--- Records for processing ---
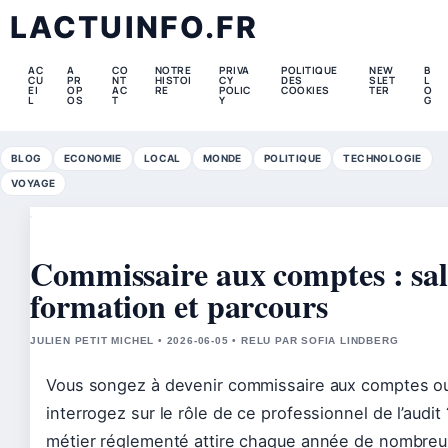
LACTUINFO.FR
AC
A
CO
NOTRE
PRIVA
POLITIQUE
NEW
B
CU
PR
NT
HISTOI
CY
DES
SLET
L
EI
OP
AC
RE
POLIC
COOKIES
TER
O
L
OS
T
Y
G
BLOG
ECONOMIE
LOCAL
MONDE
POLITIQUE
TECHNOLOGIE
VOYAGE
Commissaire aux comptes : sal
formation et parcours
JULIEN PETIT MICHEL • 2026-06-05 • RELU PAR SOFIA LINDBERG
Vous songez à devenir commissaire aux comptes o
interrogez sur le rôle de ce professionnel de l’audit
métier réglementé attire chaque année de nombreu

* * *

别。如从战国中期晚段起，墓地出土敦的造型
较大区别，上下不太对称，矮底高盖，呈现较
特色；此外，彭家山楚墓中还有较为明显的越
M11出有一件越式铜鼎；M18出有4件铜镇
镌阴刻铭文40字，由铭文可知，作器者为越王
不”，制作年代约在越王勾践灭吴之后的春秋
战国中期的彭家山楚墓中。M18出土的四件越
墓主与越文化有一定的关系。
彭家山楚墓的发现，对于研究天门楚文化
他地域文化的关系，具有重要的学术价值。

--

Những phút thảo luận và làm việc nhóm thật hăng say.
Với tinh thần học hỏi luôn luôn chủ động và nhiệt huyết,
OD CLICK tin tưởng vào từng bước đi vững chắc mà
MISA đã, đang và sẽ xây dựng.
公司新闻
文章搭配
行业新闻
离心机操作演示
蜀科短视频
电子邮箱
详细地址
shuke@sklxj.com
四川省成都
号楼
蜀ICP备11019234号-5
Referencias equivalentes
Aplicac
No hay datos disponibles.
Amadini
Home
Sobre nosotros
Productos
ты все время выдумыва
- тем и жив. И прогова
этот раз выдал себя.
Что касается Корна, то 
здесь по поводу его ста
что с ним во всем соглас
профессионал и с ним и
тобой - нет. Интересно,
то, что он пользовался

--- Problem requirements ---
Turn the lines from the one containing "Những phút thảo" through the one containing "то, что он пользовался", inclusive, into a Markdown table with the columns Row and Line. Number each row and skip any blank lines.

--- Result ---
| Row | Line |
|---|---|
| 1 | Những phút thảo luận và làm việc nhóm thật hăng say. |
| 2 | Với tinh thần học hỏi luôn luôn chủ động và nhiệt huyết, |
| 3 | OD CLICK tin tưởng vào từng bước đi vững chắc mà |
| 4 | MISA đã, đang và sẽ xây dựng. |
| 5 | 公司新闻 |
| 6 | 文章搭配 |
| 7 | 行业新闻 |
| 8 | 离心机操作演示 |
| 9 | 蜀科短视频 |
| 10 | 电子邮箱 |
| 11 | 详细地址 |
| 12 | shuke@sklxj.com |
| 13 | 四川省成都 |
| 14 | 号楼 |
| 15 | 蜀ICP备11019234号-5 |
| 16 | Referencias equivalentes |
| 17 | Aplicac |
| 18 | No hay datos disponibles. |
| 19 | Amadini |
| 20 | Home |
| 21 | Sobre nosotros |
| 22 | Productos |
| 23 | ты все время выдумыва |
| 24 | - тем и жив. И прогова |
| 25 | этот раз выдал себя. |
| 26 | Что касается Корна, то  |
| 27 | здесь по поводу его ста |
| 28 | что с ним во всем соглас |
| 29 | профессионал и с ним и |
| 30 | тобой - нет. Интересно, |
| 31 | то, что он пользовался |